**Document segment**
┌────────
I know I have said it before, but this time, I am going to really try to start updating this thing on a regular basis. I haven't been on the site much the last several months, but now I'm back.

So, what's new? Well, I have recently become obsessed with "The Office". I went from a casual viewer last season to a regular viewer and now an obsessive who has devoured the first two seasons' DVDs in a weekend and spends a good portion of the day at work on Office fansites.

Speaking of TV shows, while I am writing this I am watching Gilmore Girls, at one time one of my favorite shows. It has now become a prime example of my argument that there should be an FCC regulation that all TV series should only last five years. After that, some shows, such as The Simpsons, could apply for exemptions that would have to be renewed every year (The Simpsons' would have been denied after about season 12).
└────────
**Extracted records**
┌────────
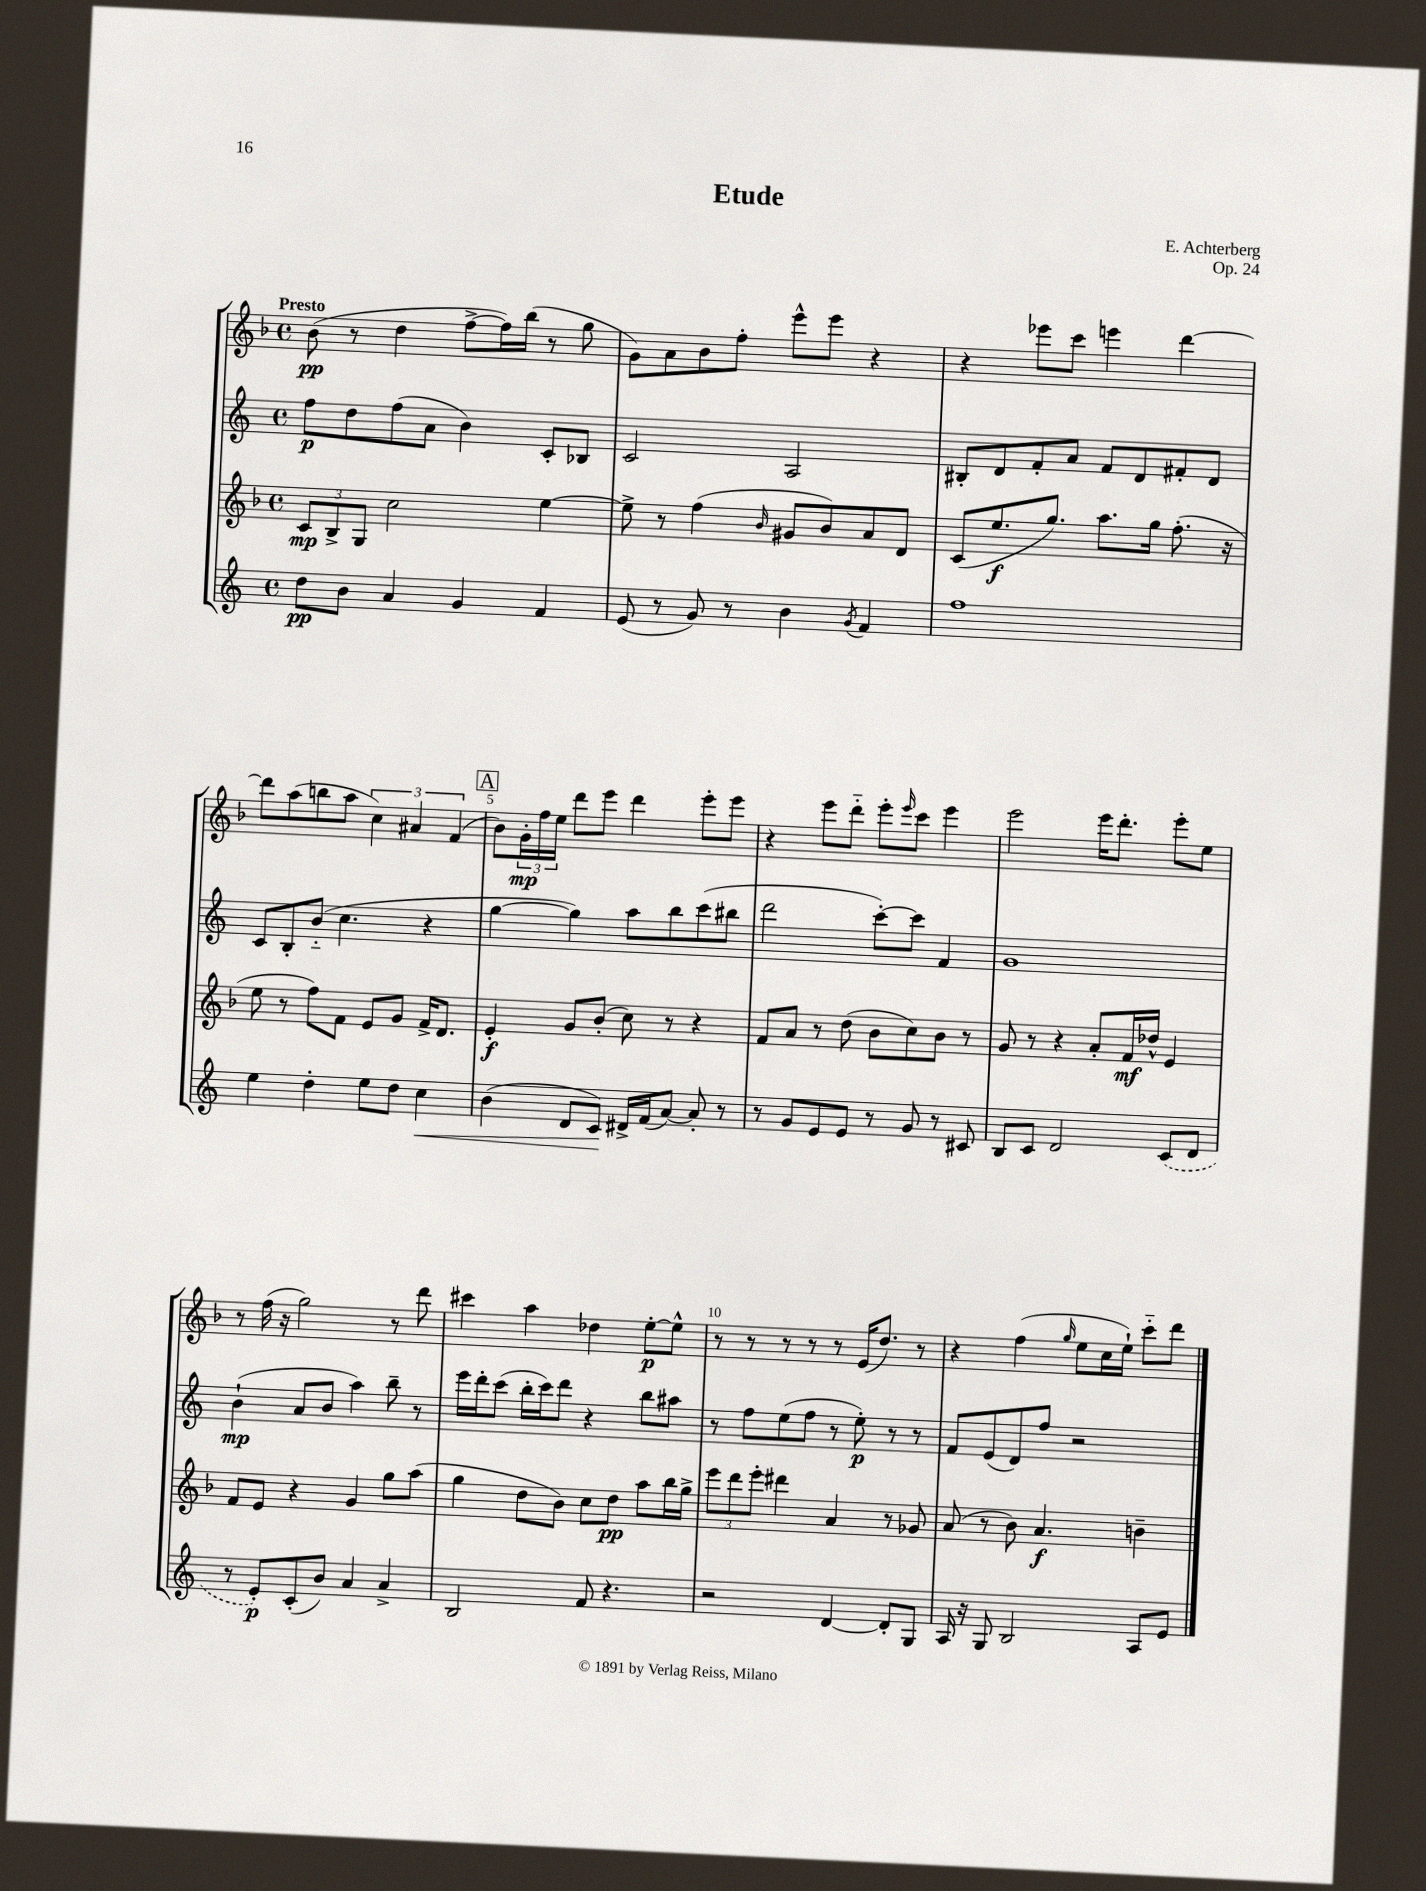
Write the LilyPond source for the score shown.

\header { title = "Etude" composer = "E. Achterberg" opus = "Op. 24" }
<<
\new StaffGroup <<
\new Staff = "s0" {
    \clef treble \key f \major \defaultTimeSignature \time 4/4 \tempo "Presto"
    bes'8\pp( r8 d''4 f''8~-> f''16) bes''16( r8 g''8 |
    g'8) a'8 bes'8 f''8-. e'''8-^ e'''8 r4 |
    r4 ees'''8 c'''8 e'''4 d'''4~ |
    d'''8 a''8( b''8 a''8 \tuplet 3/2 { c''4) ais'4 f'4( } |
    \mark \markup { \box "A" } bes'8) \tuplet 3/2 { g'16-.\mp f''16 e''16 } d'''8 e'''8 d'''4 e'''8-. e'''8 |
    r4 e'''8 d'''8-_ e'''8-. \grace { e'''16 } c'''8 e'''4 |
    e'''2 e'''16 d'''8.-. e'''8-. e''8 |
    r8 f''16( r16 g''2) r8 d'''8 |
    cis'''4 a''4 des''4 e''8~-.\p e''8-^ |
    r8 r8 r8 r8 r8 e'16( d''8.) r8 |
    r4 f''4( \grace { g''16 } e''8 c''16 e''16-!) c'''8-_ d'''8 \bar "|." |
}
\new Staff = "s1" {
    \clef treble \key c \major \defaultTimeSignature \time 4/4
    f''8\p d''8 f''8( a'8 b'4) c'8-. bes8 |
    c'2 a2 |
    bis8-. d'8 f'8-. a'8 f'8 d'8 fis'8-. d'8 |
    c'8 b8-. b'8-_( c''4. r4 |
    \mark \markup { \box "A" } g''4~ g''4) a''8 b''8 c'''8( bis''8 |
    d'''2 c'''8~-.) c'''8 f'4 |
    g'1 |
    b'4-!\mp( a'8 b'8 a''4) b''8-- r8 |
    e'''16 d'''16-. c'''8( b''16-. c'''16) d'''8 r4 b''8 ais''8 |
    r8 f''8 e''8( f''8 r8 e''8-.\p) r8 r8 |
    f'8 e'8( d'8) f''8 r2 \bar "|." |
}
\new Staff = "s2" {
    \clef treble \key f \major \defaultTimeSignature \time 4/4
    \tuplet 3/2 { c'8\mp bes8-> g8 } c''2 e''4~ |
    e''8-> r8 f''4( \grace { bes'16 } gis'8 bes'8) a'8 d'8 |
    c'8( e''8.\f g''8.) a''8. g''16 f''8.-.( r16 |
    e''8 r8 f''8) f'8 e'8 g'8 f'16-> d'8. |
    \mark \markup { \box "A" } e'4-.\f g'8 bes'8-.( c''8) r8 r4 |
    f'8 a'8 r8 d''8( bes'8 c''8) bes'8 r8 |
    g'8 r8 r4 a'8-. f'16\mf des''16-^ e'4 |
    f'8 e'8 r4 g'4 g''8 a''8( |
    g''4 d''8 bes'8) c''8 d''8\pp a''8 bes''16 g''16-> |
    \tuplet 3/2 { e'''8 d'''8 e'''8-. } dis'''4 a'4 r8 ges'8 |
    a'8( r8 bes'8) a'4.\f b'4-- \bar "|." |
}
\new Staff = "s3" {
    \clef treble \key c \major \defaultTimeSignature \time 4/4
    d''8\pp b'8 a'4 g'4 f'4 |
    e'8( r8 g'8) r8 b'4 \acciaccatura { g'8 } f'4 |
    f''1 |
    e''4 d''4-. e''8 d''8 c''4\< |
    \mark \markup { \box "A" } b'4( d'8 c'8\!) dis'16-> f'16( a'8~) a'8-. r8 |
    r8 g'8 e'8 e'8 r8 g'8 r8 cis'8 |
    b8 c'8 d'2 \once \slurDashed c'8( d'8 |
    r8 e'8-.\p) c'8-.( b'8) a'4 a'4-> |
    b2 f'8 r4. |
    r2 d'4~ d'8-. g8 |
    a16 r16 g8 b2 a8 e'8 \bar "|." |
}
>>
>>
\layout { \context { \Score \override BarNumber.break-visibility = ##(#f #t #t) barNumberVisibility = #(every-nth-bar-number-visible 5) } }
└────────
**Exercise task 1**
Answer these questions using the passage about TV shows:
(a) Which show has the writer recently become obsessed with?
(b) Which show is the writer watching while writing?
(c) After about which season would The Simpsons' exemption have been denied?
**Exercise task 2**
Select and copy every line of the records that contains the word "clef".
The records are unrelated to the passage about TV shows.

**Exercise solution 1**
(a) "The Office"
(b) Gilmore Girls
(c) About season 12

**Exercise solution 2**
    \clef treble \key f \major \defaultTimeSignature \time 4/4 \tempo "Presto"
    \clef treble \key c \major \defaultTimeSignature \time 4/4
    \clef treble \key f \major \defaultTimeSignature \time 4/4
    \clef treble \key c \major \defaultTimeSignature \time 4/4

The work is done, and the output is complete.